Thu. Apr 25th, 2024

Photo credits: sbluerock on Flickr

Last week, an article was published in the Op-Ed section of the Quad titled “Thomas Jefferson: The Degradation of a Hero.” According to the author’s opinion, the statue of Thomas Jefferson in New York City Hall should not have been removed. 

The statue was taken down after a unanimous vote by the New York Public Design Commission to remove Jefferson’s likeness from the site as a result of his status as a slaveholder. 

The author of the aforementioned article agrees that Jefferson being the owner of enslaved people is wrong and a stain on his history; however, she goes on to make the case that Jefferson most likely shouldn’t be “canceled,” as he was a “pillar for the founding of a nation and attempted to abolish slavery throughout his life.” 

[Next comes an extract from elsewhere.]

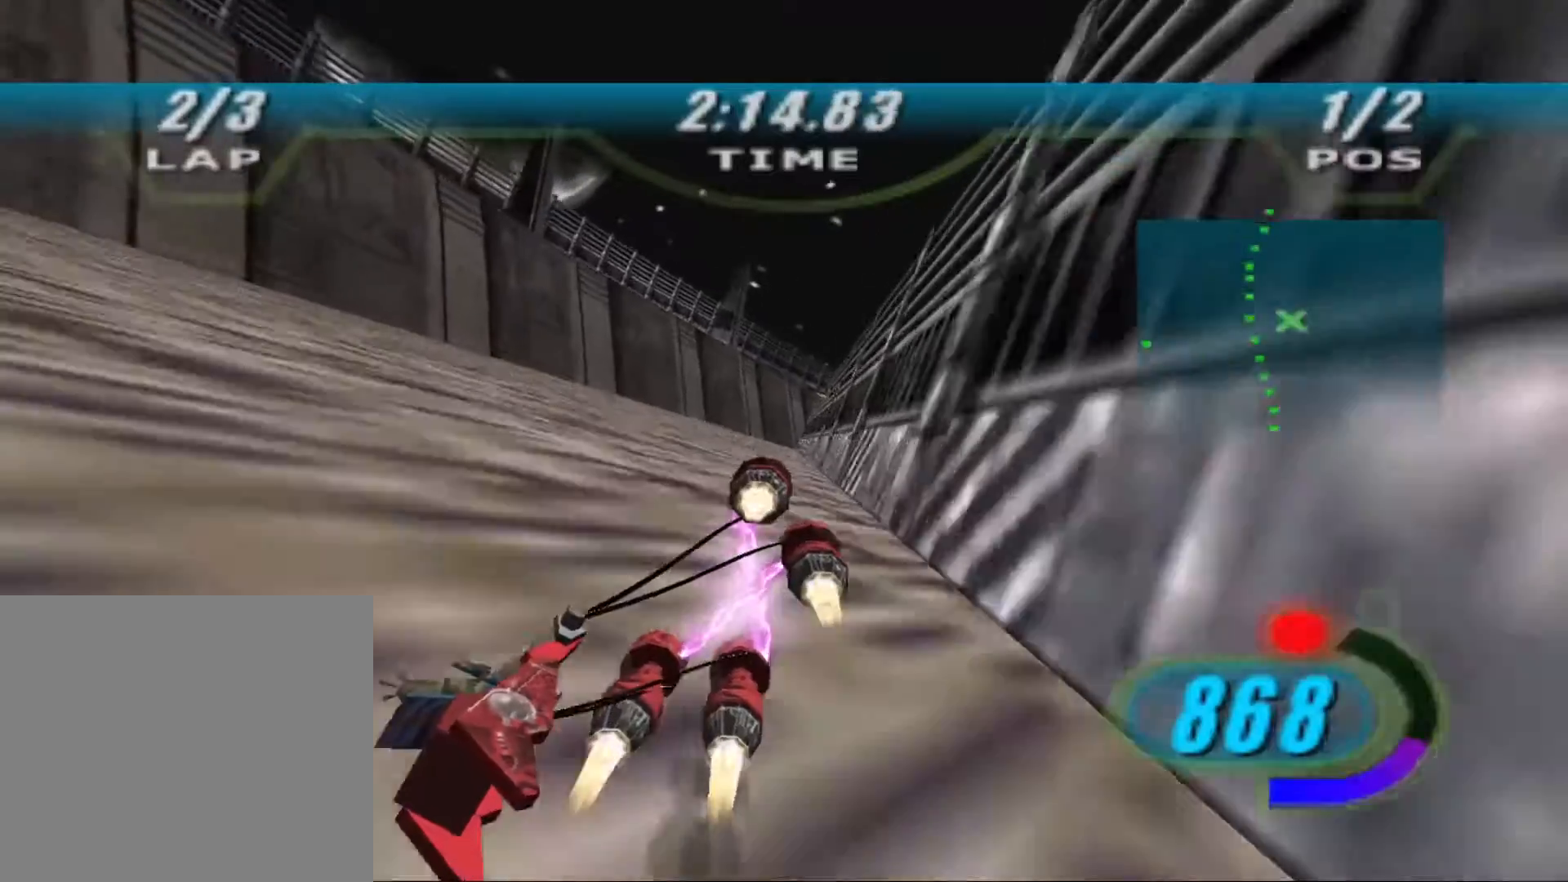
{"buttons": ["X"], "left_stick": "up", "right_stick": "down-left", "events": [[267, "left_stick", "up"], [400, "R2", "up"]]}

While I understand that the argument here is that Jefferson was sort of a progressive for his time, I personally have a hard time analyzing historical figures like this and seeing how one part of their history can completely justify another. 

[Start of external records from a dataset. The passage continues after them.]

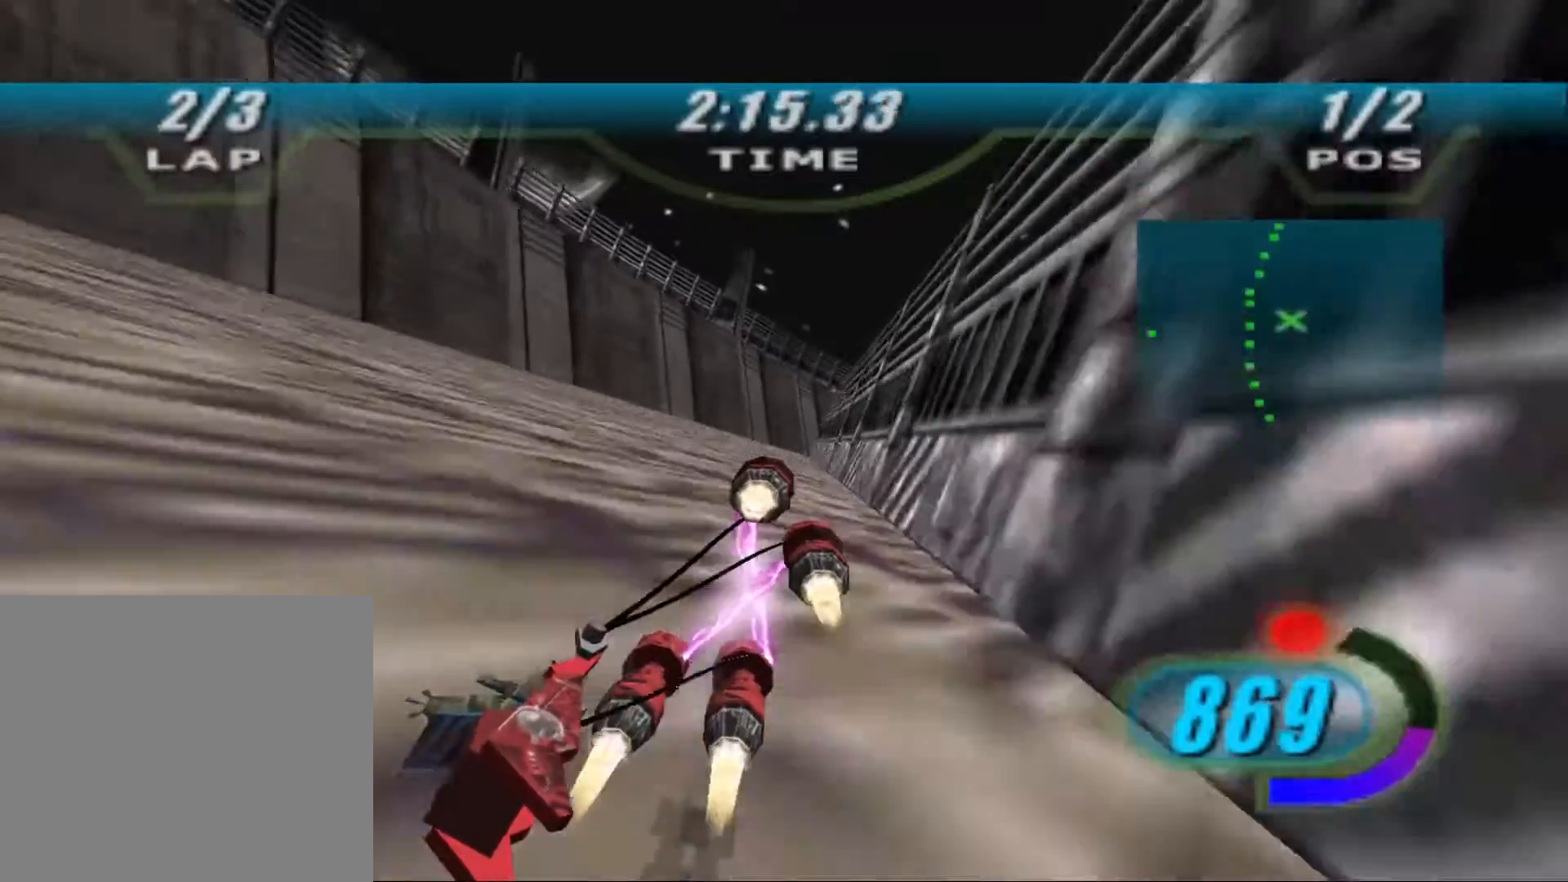
{"buttons": ["X", "L2", "R2"], "left_stick": "up", "right_stick": "down-left", "events": [[33, "R2", "down"], [467, "L2", "down"]]}
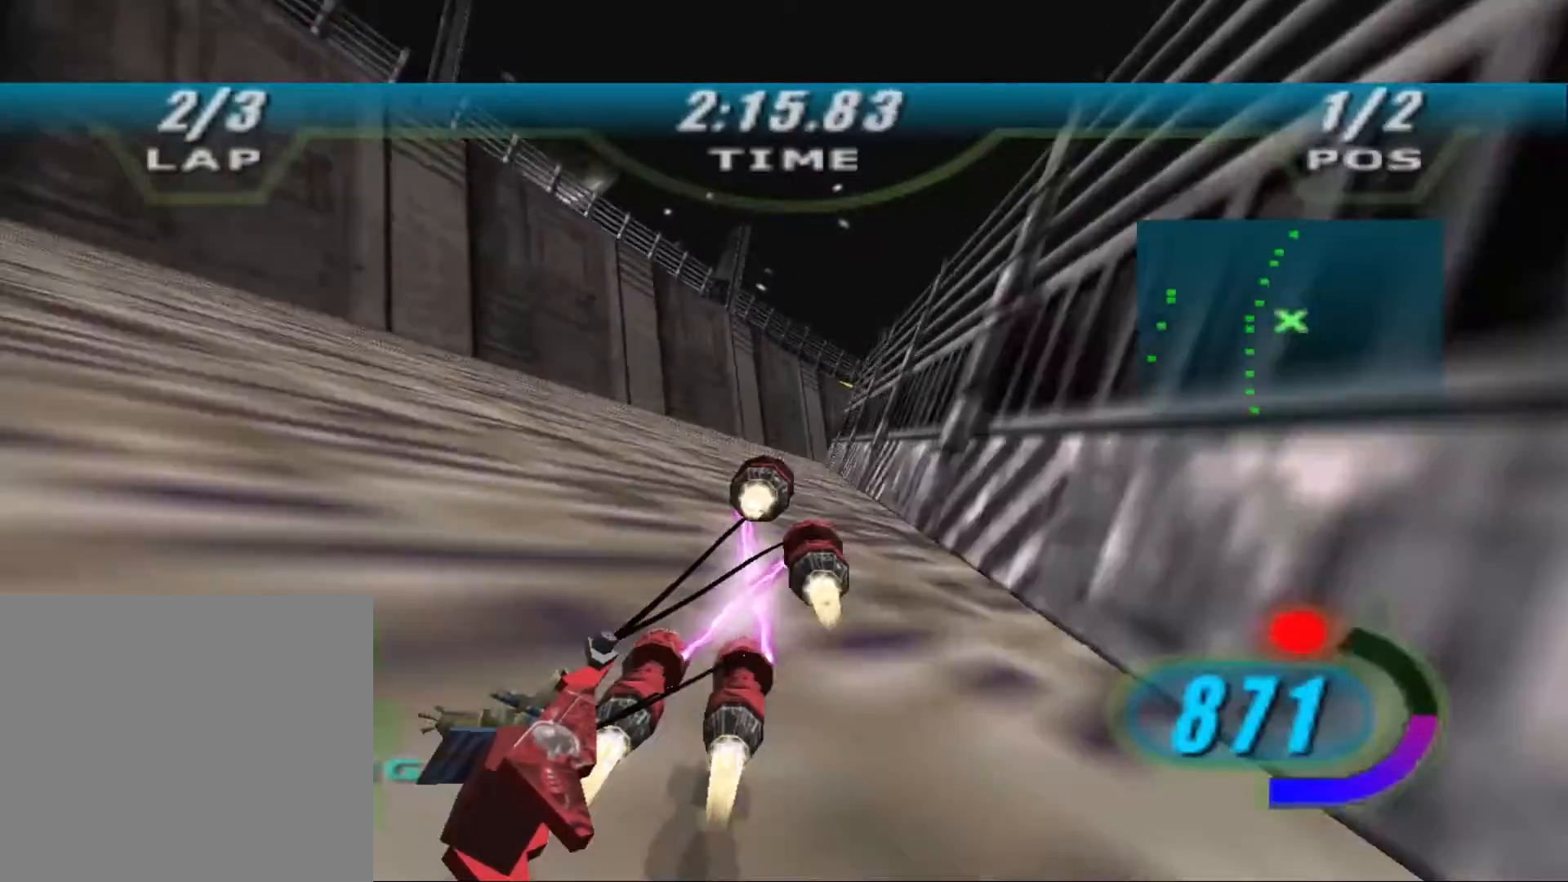
{"buttons": ["X", "L2", "R2"], "left_stick": "up-right", "right_stick": "down-left", "events": [[33, "R2", "up"], [100, "R2", "down"], [233, "left_stick", "up-right"]]}
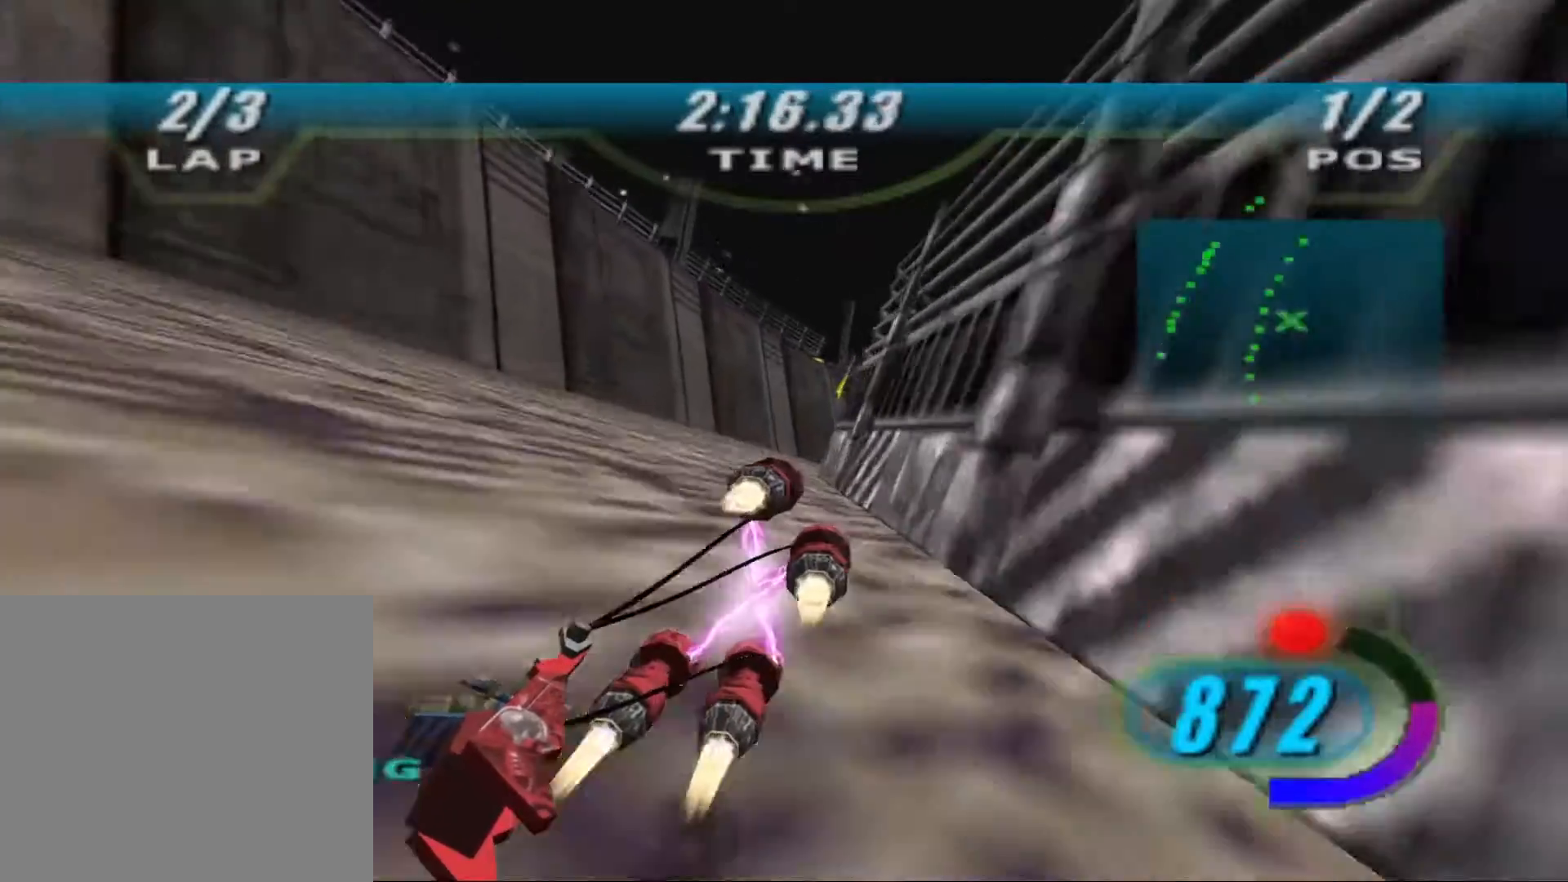
{"buttons": ["X", "L2", "R2"], "left_stick": "up-right", "right_stick": "down-left", "events": [[100, "R2", "up"], [267, "R2", "down"]]}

Looking at Jefferson specifically, it is true — he was a founding father. But the nation he founded was built on colonization, racism and painful destruction. So yes, he was a pillar, but he was the pillar of a nation that still upholds these concepts over 200 years later. 

In this way, it makes total sense that he was the owner of 600 slaves. He, like most of the other “heroes” of early America, were racist and reliant on white violence. Jefferson owned 600 human beings. To me, there really isn’t anything he could have done to render that fact just a minor hiccup. Especially when people around the world are still being affected by it. 

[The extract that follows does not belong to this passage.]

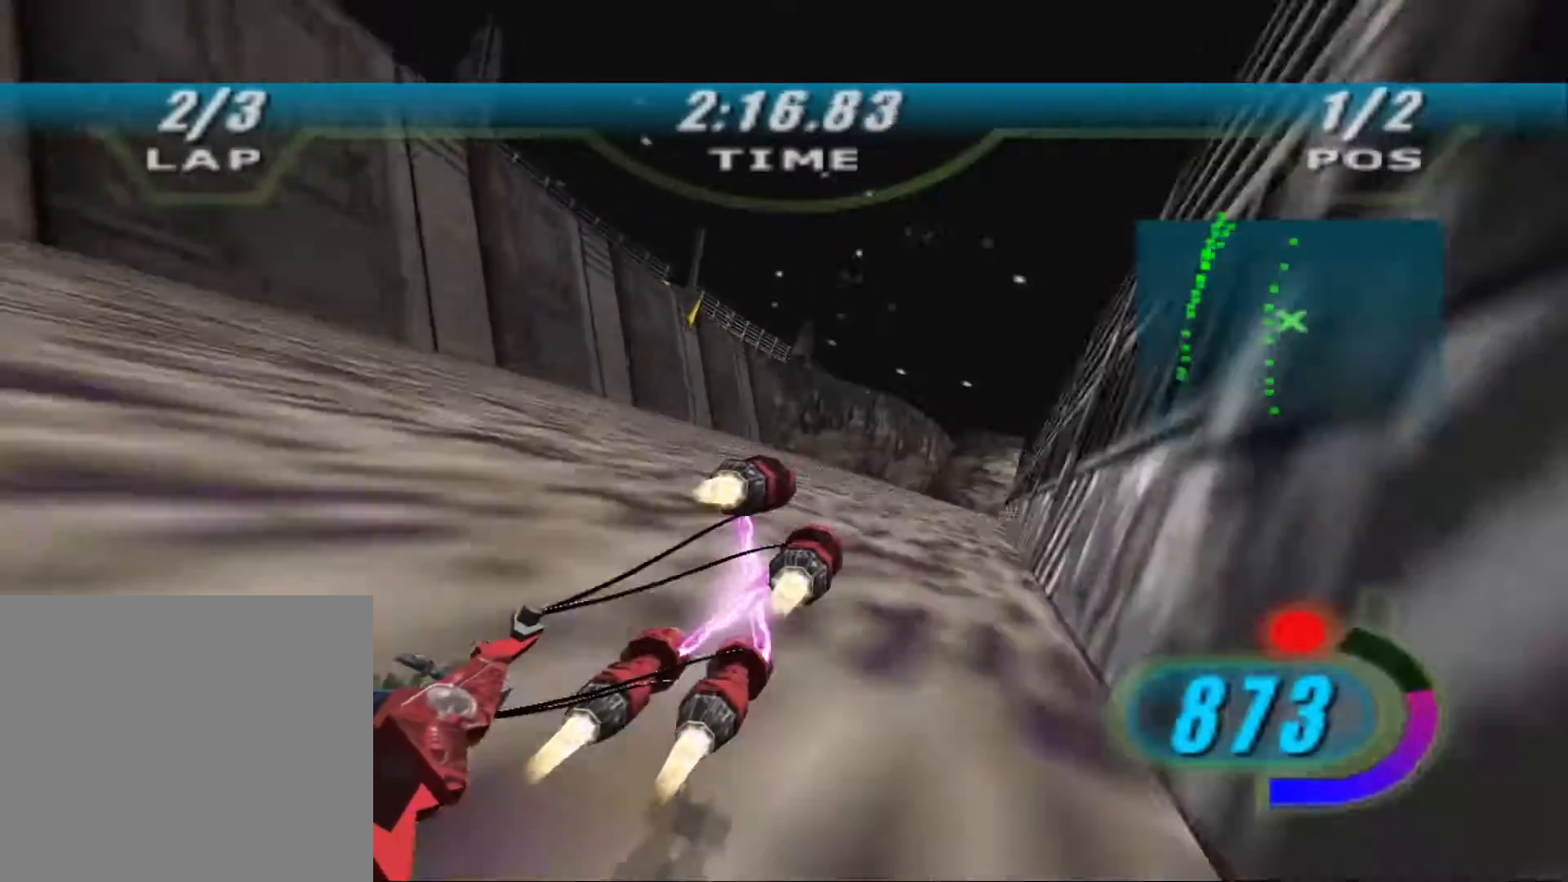
{"buttons": ["X", "R2"], "left_stick": "up", "right_stick": "down-left", "events": [[33, "L2", "up"], [200, "left_stick", "up"]]}
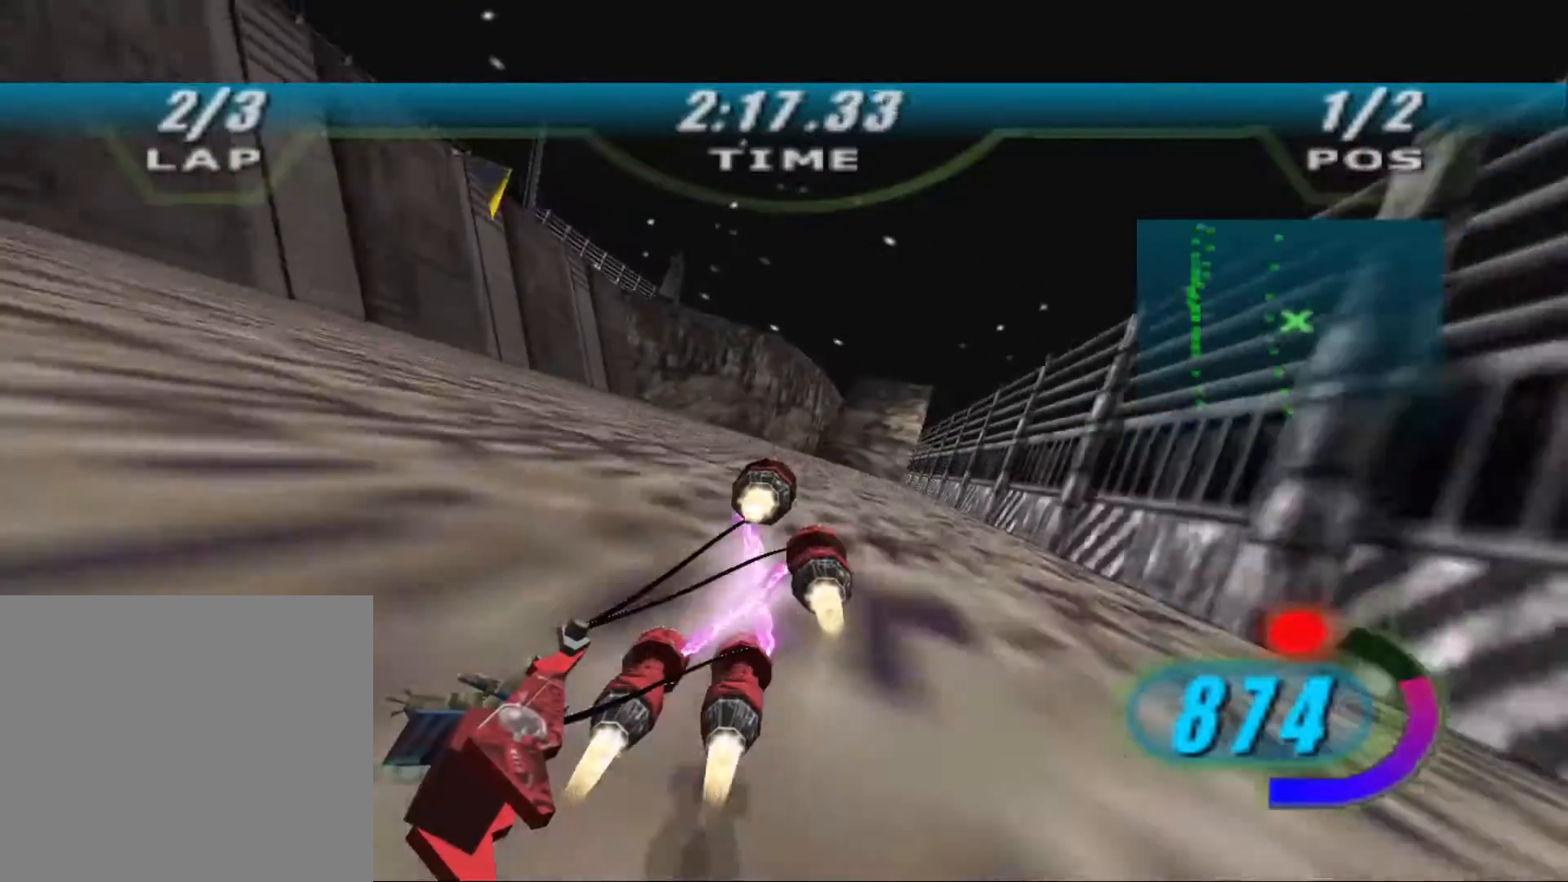
{"buttons": ["X", "R2"], "left_stick": "center", "right_stick": "down-left", "events": [[333, "left_stick", "center"]]}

It doesn’t make sense to me to think Jefferson deserves any sort of sympathy or redemption arc in a country whose pain he contributed to. The math really just doesn’t add up. 

To leave the statue up would be to leave the direct descendants of enslaved people in a place where they are looked down upon by a man who owned their ancestors. Admittedly, as a white woman, I will never know what any of this feels like. That being said, it seems to me as if listening to the people and the voices of those who have voted to have the statue removed would most likely be the most helpful thing to do in order to actually make progress. 

It’s not enough to just say that Jefferson would have been progressive for his time; intention never outweighs effect. And so while he might have called slavery a “hideous blight,” he willingly contributed to it at least 600 times over, and to add any if, ands or buts to the situation is to continue white-washing American history in a way that accepts, if not ignores, the pain of People of Color and writes it off as just a side-effect of a greater, successful narrative. 

In reality, the pool of people who have lived lives that are truly deserving of a statue dedicated to them is probably quite small. And I have a hard time thinking that anyone in that pool would be a white man from the 18th century. 

Jefferson is no different than any of the other people who founded this entire nation on stolen land. While that doesn’t mean their every waking moment was spent plotting ways to suppress and dominate others, it is dangerous to ignore the ways in which they ended up doing these things and the ways in which they established a country that would continue doing them as well.